A complete answer lists every line of the material where the string "Fahrzeuge" occurs.

(Data extract Opens)

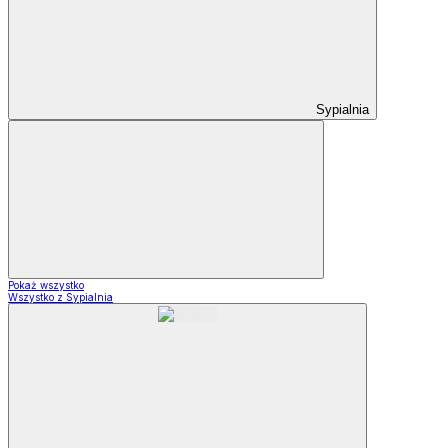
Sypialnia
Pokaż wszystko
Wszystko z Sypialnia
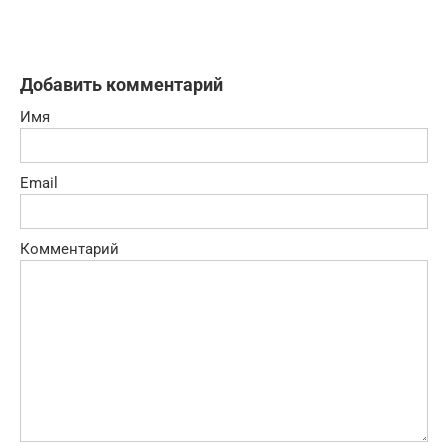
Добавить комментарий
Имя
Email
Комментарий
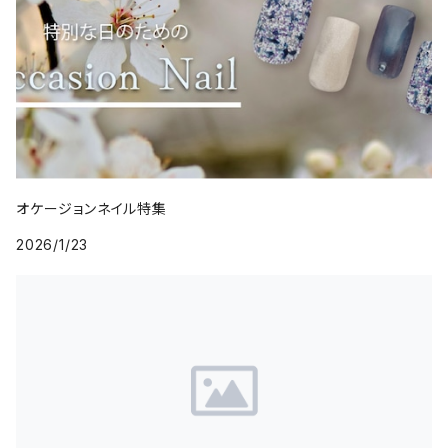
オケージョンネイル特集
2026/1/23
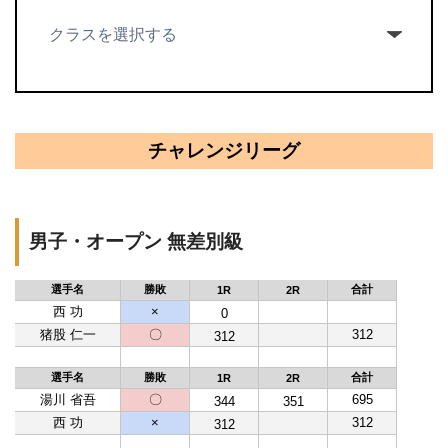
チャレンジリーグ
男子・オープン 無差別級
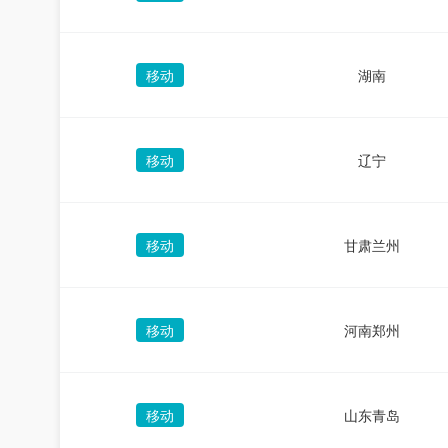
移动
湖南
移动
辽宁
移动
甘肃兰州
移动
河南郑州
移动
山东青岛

(Data extract Closes)
(Data extract Opens)

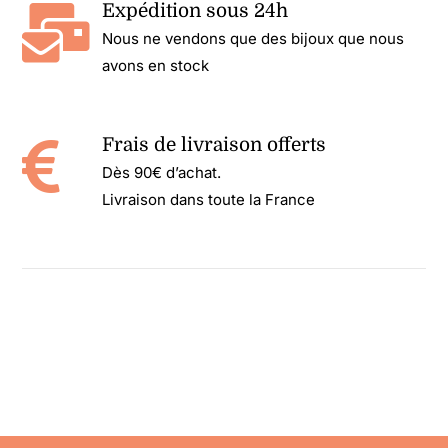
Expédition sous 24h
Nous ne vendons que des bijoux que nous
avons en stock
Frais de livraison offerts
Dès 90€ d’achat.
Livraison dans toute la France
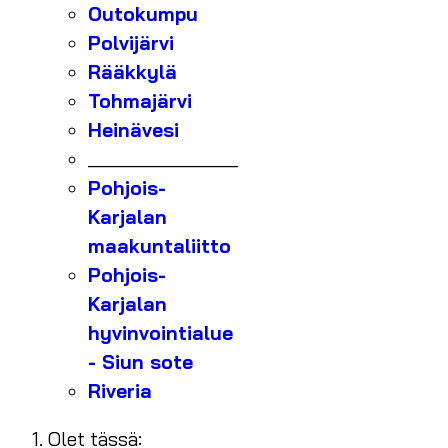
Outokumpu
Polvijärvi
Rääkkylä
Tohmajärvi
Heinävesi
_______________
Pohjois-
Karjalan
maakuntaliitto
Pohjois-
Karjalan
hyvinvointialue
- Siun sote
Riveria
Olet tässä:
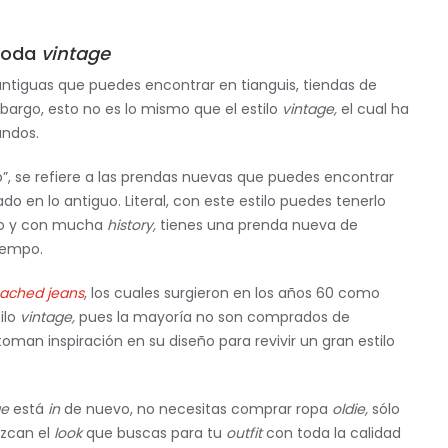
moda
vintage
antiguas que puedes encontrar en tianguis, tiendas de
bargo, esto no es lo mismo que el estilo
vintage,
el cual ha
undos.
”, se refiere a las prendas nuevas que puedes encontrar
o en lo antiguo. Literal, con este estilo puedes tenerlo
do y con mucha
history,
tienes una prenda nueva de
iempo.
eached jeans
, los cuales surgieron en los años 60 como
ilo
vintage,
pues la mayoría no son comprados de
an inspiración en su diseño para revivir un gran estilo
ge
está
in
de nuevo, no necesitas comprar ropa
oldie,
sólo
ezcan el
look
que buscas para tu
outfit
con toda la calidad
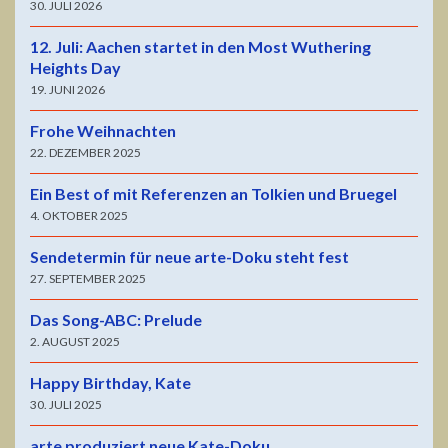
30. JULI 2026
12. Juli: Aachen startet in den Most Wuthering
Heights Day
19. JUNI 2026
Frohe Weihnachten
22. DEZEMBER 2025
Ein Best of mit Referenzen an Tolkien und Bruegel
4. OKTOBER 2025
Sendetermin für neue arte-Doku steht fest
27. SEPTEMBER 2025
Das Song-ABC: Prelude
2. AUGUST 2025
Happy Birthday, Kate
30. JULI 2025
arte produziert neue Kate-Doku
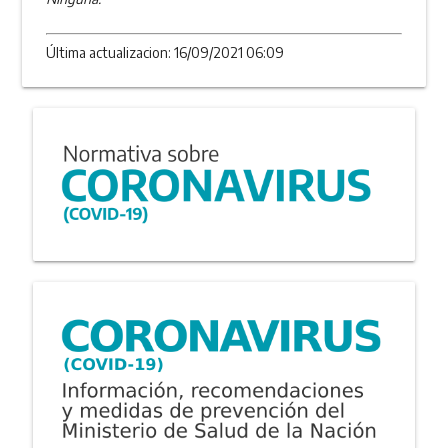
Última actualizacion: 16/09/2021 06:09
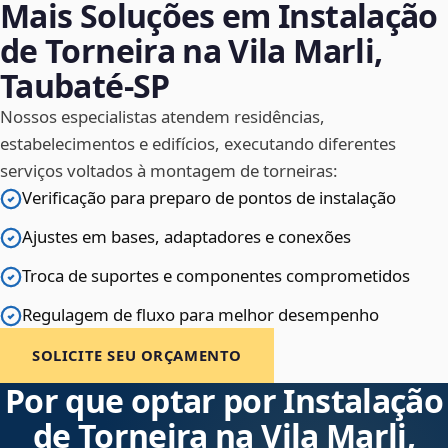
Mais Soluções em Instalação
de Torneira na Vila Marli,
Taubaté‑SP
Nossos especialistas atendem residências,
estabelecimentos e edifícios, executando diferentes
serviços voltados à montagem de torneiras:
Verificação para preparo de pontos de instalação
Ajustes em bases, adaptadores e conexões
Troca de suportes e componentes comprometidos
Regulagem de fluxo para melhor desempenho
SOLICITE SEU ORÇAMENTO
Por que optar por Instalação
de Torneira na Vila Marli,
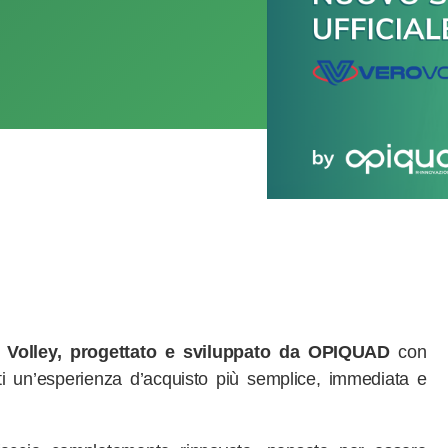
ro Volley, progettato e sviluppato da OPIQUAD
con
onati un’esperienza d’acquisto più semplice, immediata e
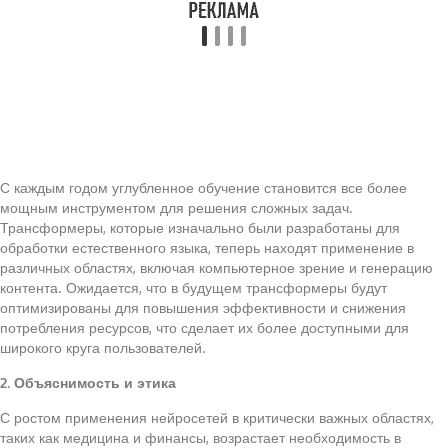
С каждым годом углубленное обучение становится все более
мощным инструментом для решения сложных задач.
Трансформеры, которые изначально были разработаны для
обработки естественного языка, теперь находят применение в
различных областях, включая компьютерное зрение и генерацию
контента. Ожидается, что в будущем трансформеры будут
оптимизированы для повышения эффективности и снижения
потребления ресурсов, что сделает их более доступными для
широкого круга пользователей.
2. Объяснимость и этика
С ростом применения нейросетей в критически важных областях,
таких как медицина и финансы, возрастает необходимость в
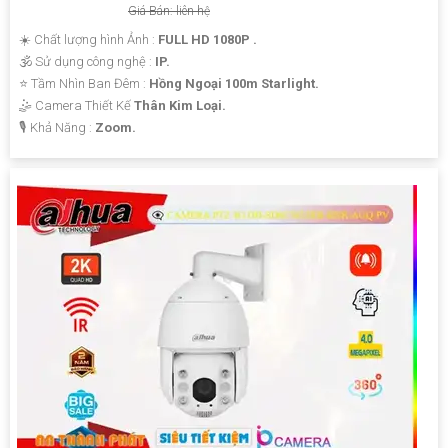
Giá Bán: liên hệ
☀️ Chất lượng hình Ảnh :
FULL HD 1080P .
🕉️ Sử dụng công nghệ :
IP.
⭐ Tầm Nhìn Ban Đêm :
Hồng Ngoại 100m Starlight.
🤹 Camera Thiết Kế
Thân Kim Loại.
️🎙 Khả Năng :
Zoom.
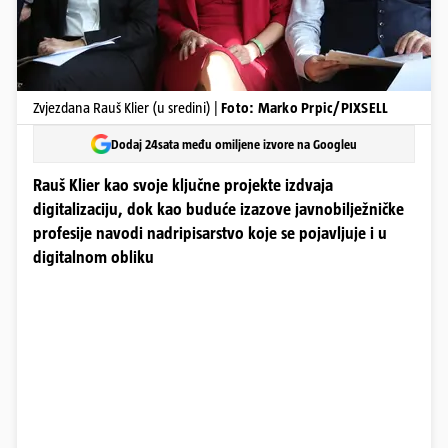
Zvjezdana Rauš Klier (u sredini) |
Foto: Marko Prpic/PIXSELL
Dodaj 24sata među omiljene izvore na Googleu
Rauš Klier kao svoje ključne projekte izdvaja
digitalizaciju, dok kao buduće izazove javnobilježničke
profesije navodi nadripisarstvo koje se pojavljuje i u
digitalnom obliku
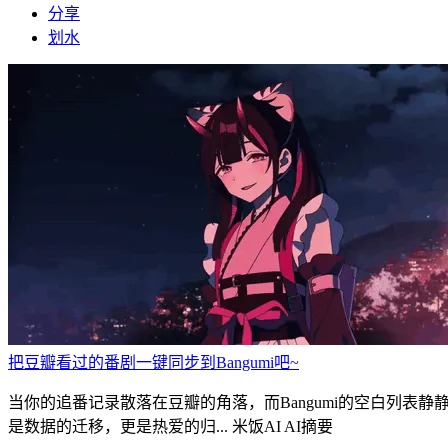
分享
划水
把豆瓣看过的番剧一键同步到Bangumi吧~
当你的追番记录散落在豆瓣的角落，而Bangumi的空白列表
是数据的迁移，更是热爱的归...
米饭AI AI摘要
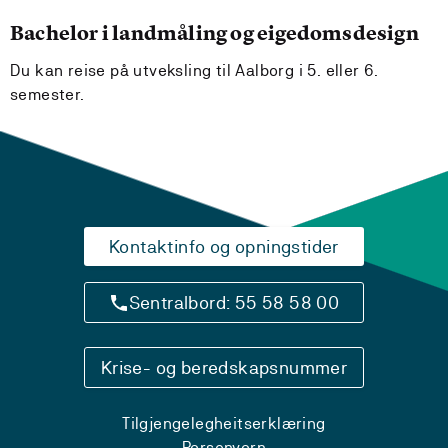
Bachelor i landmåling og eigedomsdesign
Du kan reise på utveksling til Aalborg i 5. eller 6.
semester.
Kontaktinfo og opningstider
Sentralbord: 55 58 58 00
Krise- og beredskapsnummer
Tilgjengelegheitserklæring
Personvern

(Data extract Closes)
(Data extract Opens)

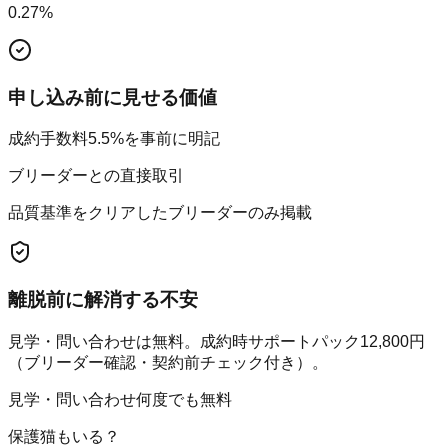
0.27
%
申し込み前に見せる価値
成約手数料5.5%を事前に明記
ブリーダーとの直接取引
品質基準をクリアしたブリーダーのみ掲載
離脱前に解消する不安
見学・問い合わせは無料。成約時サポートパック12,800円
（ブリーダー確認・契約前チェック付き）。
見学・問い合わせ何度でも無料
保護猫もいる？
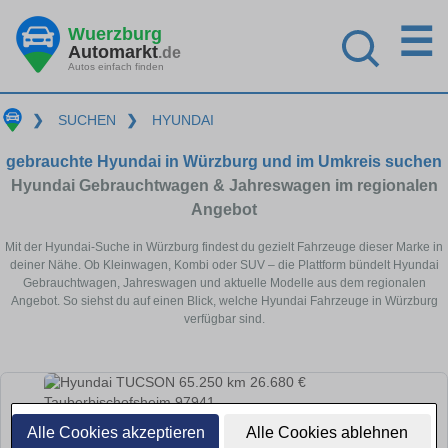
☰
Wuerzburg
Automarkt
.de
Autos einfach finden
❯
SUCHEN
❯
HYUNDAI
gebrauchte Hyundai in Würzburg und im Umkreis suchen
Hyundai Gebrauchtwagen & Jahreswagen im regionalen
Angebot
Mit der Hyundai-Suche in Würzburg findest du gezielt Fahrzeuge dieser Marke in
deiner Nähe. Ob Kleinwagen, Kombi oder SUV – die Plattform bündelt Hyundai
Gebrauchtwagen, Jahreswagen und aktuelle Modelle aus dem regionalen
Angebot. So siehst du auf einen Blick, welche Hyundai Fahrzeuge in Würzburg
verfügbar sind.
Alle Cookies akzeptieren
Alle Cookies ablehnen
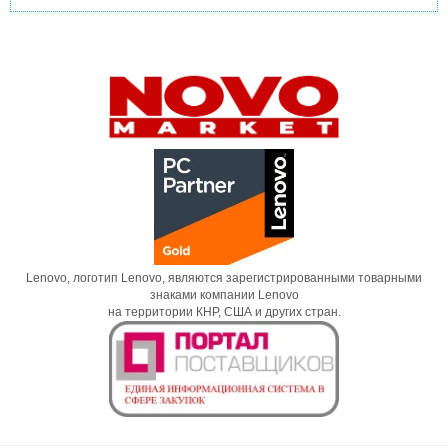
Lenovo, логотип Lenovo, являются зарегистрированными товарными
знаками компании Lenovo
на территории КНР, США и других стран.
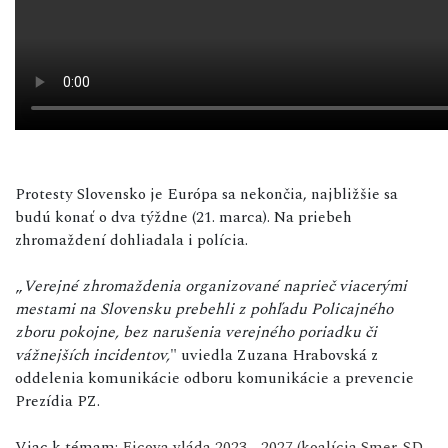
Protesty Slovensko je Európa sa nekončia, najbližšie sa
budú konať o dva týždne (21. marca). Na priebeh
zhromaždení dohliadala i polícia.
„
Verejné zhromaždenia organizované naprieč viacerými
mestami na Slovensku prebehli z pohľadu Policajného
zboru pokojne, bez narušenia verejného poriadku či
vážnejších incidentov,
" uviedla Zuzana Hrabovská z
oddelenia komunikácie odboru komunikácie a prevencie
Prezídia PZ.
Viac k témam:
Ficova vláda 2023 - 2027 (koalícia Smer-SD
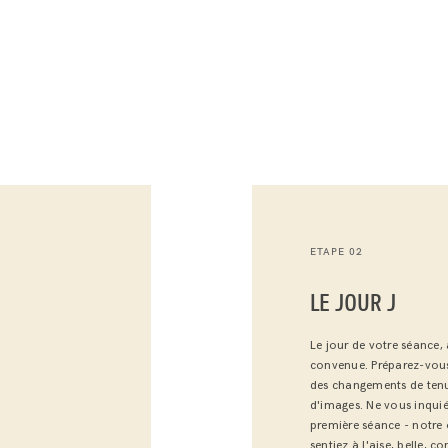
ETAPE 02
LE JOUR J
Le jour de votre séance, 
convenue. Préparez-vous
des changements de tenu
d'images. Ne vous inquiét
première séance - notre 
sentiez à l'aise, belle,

(Data extract Closes)

▸ Response area:
Mit der Hyundai-Suche in Würzburg findest du gezielt Fahrzeuge dieser Marke in
Angebot. So siehst du auf einen Blick, welche Hyundai Fahrzeuge in Würzburg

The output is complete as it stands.